I myself prefer paint. I've never liked magnets on my paint and after having vinyl lettering on my current daily driver (white) I have the typical fading underneath.  The lettering will eventually need to be replaced and you will have either fading or more gloss under the protected lettered areas which will stick out afterwards.

That being said, I am currently incorporating a different strategy since I have a different summer line of work. I'm having my truck painted a custom two-tone with all the lettering and text on the bed and tailgate. I bought a parts truck and will have the bed from that truck painted exactly like the first with the exception of my company name and lettering. In the spring, after the possibility of snow is gone, I will put the bed on with my summer line (Cool Toys) and then in the fall after people stop riding their PWC, I will switch the beds with my winter business (Ice Angels). This way, I get the professional look of permanence that people want to see.

Magnets just give the impression of a temporary person. Vinyl lettering is becoming similar but painting indicates that I am here to stay...which I am.


----------



## BigBoyPlowin (Nov 16, 2012)

LuckyPlower;1564402 said:


> Just remember if you go the more permanent route with the lettering you are 24/7 representing the company.* no road rage allowed. * I have a talk with the guys about the importance of representing the company at all times.
> 
> My votes with the more permanent lettering. Looks pro, more diverse. I would recommend something on the tailgate as well


Roll The window down and i'm Incognito! 
Even on my personal truck i have the same lettering But just ALOT smaller in the same location Only way i can explain it is that its about the same size as half a piece of paper on my personal truck. Only because we use it in the winter. Even then i have found myself honking at People/ customers... Nothings worse than getting that call to your cell phone saying. "One of YOUR WORKERS just honked at me..." I'm sorry but I...I mean he had somewhere to go!

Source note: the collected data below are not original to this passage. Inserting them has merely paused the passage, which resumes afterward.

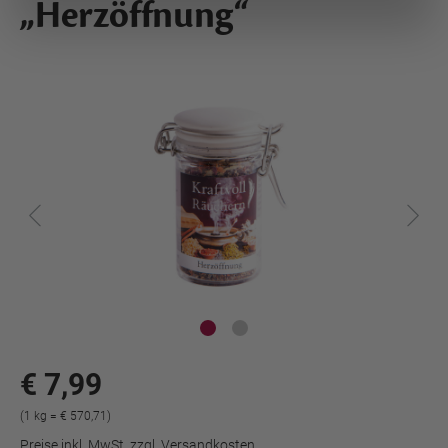
„Herzöffnung“
€ 7,99
(1 kg = € 570,71)
Preise inkl. MwSt. zzgl. Versandkosten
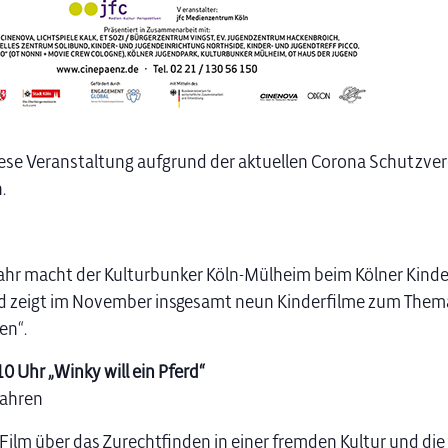
iese Veranstaltung aufgrund der aktuellen Corona Schutzv
.
ahr macht der Kulturbunker Köln-Mülheim beim Kölner Kinde
d zeigt im November insgesamt neun Kinderfilme zum Them
en“.
0 Uhr „Winky will ein Pferd“
Jahren
Film über das Zurechtfinden in einer fremden Kultur und di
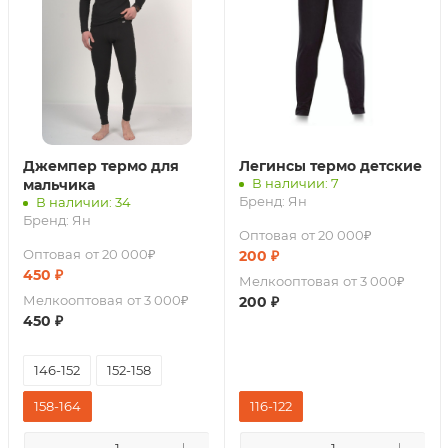
Джемпер термо для
Легинсы термо детские
В наличии: 7
мальчика
Бренд:
Ян
В наличии: 34
Бренд:
Ян
Оптовая
от 20 000₽
Оптовая
от 20 000₽
200
₽
450
₽
Мелкооптовая
от 3 000₽
Мелкооптовая
от 3 000₽
200
₽
450
₽
146-152
152-158
158-164
116-122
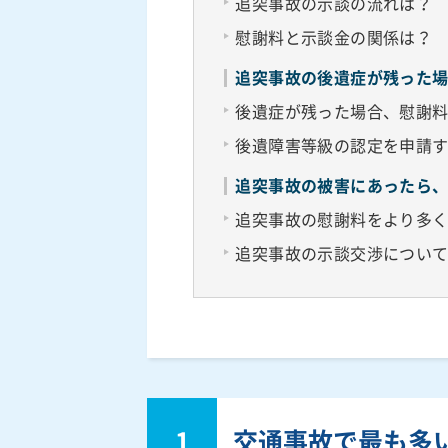
追突事故の示談の流れは？
慰謝料と示談金の関係は？
追突事故の後遺症が残った
後遺症が残った場合、慰謝
後遺障害等級の認定を申請
追突事故の被害にあったら
追突事故の慰謝料をより多
追突事故の示談交渉につい
1
交通事故で最も多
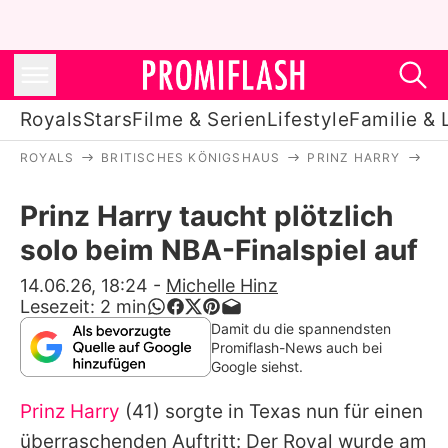
Royals
Stars
Filme & Serien
Lifestyle
Familie & 
ROYALS
BRITISCHES KÖNIGSHAUS
PRINZ HARRY
PR
Royals
Prinz Harry taucht plötzlich
Stars
solo beim NBA-Finalspiel auf
Filme & Serien
14.06.26, 18:24
-
Michelle Hinz
Lesezeit:
2
min
Lifestyle
Damit du die spannendsten
Promiflash-News auch bei
Familie & Liebe
Google siehst.
Promiflash Exklusiv
Prinz Harry
(41) sorgte in Texas nun für einen
überraschenden Auftritt: Der Royal wurde am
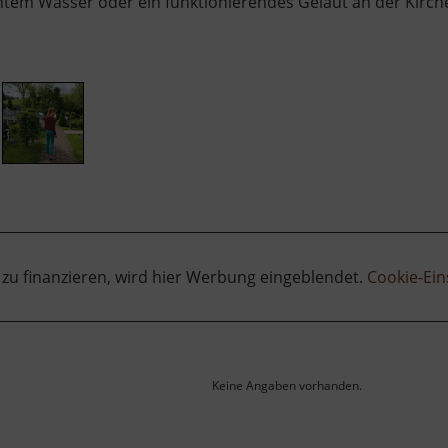
htem Wasser oder ein funktionierendes Geläut an der Kirch
 zu finanzieren, wird hier Werbung eingeblendet.
Cookie-Ein
Keine Angaben vorhanden.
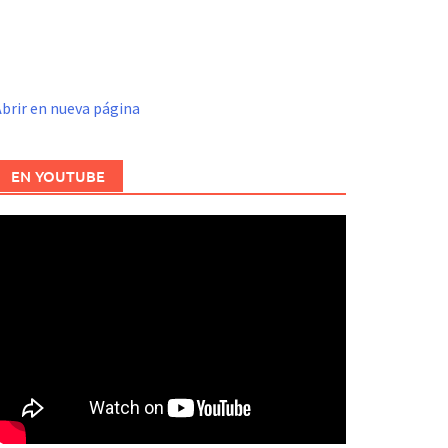
brir en nueva página
EN YOUTUBE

Best thing to do is get Lettering on the Dump Box If its a Dump Truck and On the Windows if its a Pickup truck. Only once have i put it on the actual door.. Better resale value!


----------



## beanz27 (Dec 22, 2012)

Well my issue with permanent lettering/painting is the fact that I have two seperate business. I have a hay business in the summer, and will hopefully have the snow business in the winter. I don't get road rage for the most part so I'm not concerned about representing the company whenever I drive, but more of being bothered with idiots asking stupid things in the summer.


----------